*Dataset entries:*
- Opening Delimiter -
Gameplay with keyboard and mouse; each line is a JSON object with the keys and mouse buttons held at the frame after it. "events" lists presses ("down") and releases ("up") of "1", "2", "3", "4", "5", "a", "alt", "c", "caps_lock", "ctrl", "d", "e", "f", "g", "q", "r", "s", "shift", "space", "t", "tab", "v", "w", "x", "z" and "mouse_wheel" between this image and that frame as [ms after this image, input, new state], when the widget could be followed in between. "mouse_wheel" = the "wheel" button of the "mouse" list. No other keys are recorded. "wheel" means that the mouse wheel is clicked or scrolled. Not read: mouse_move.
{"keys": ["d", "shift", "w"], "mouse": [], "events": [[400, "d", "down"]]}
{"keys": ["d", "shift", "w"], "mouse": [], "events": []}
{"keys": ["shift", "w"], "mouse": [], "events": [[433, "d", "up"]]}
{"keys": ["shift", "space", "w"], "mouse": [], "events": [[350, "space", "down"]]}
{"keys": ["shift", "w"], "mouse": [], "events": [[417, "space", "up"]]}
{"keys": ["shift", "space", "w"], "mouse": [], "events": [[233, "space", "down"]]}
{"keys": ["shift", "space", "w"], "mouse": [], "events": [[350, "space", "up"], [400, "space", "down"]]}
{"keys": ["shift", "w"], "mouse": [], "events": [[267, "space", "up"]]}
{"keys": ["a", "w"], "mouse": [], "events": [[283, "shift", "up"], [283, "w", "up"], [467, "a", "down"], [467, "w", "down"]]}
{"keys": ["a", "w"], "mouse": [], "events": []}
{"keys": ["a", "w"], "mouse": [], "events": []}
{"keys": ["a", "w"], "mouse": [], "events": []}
- Closing Delimiter -
*Requirement:*
Find every line in the records that uses the string "shift", then copy it.

*Response for this exercise:*
Gameplay with keyboard and mouse; each line is a JSON object with the keys and mouse buttons held at the frame after it. "events" lists presses ("down") and releases ("up") of "1", "2", "3", "4", "5", "a", "alt", "c", "caps_lock", "ctrl", "d", "e", "f", "g", "q", "r", "s", "shift", "space", "t", "tab", "v", "w", "x", "z" and "mouse_wheel" between this image and that frame as [ms after this image, input, new state], when the widget could be followed in between. "mouse_wheel" = the "wheel" button of the "mouse" list. No other keys are recorded. "wheel" means that the mouse wheel is clicked or scrolled. Not read: mouse_move.
{"keys": ["d", "shift", "w"], "mouse": [], "events": [[400, "d", "down"]]}
{"keys": ["d", "shift", "w"], "mouse": [], "events": []}
{"keys": ["shift", "w"], "mouse": [], "events": [[433, "d", "up"]]}
{"keys": ["shift", "space", "w"], "mouse": [], "events": [[350, "space", "down"]]}
{"keys": ["shift", "w"], "mouse": [], "events": [[417, "space", "up"]]}
{"keys": ["shift", "space", "w"], "mouse": [], "events": [[233, "space", "down"]]}
{"keys": ["shift", "space", "w"], "mouse": [], "events": [[350, "space", "up"], [400, "space", "down"]]}
{"keys": ["shift", "w"], "mouse": [], "events": [[267, "space", "up"]]}
{"keys": ["a", "w"], "mouse": [], "events": [[283, "shift", "up"], [283, "w", "up"], [467, "a", "down"], [467, "w", "down"]]}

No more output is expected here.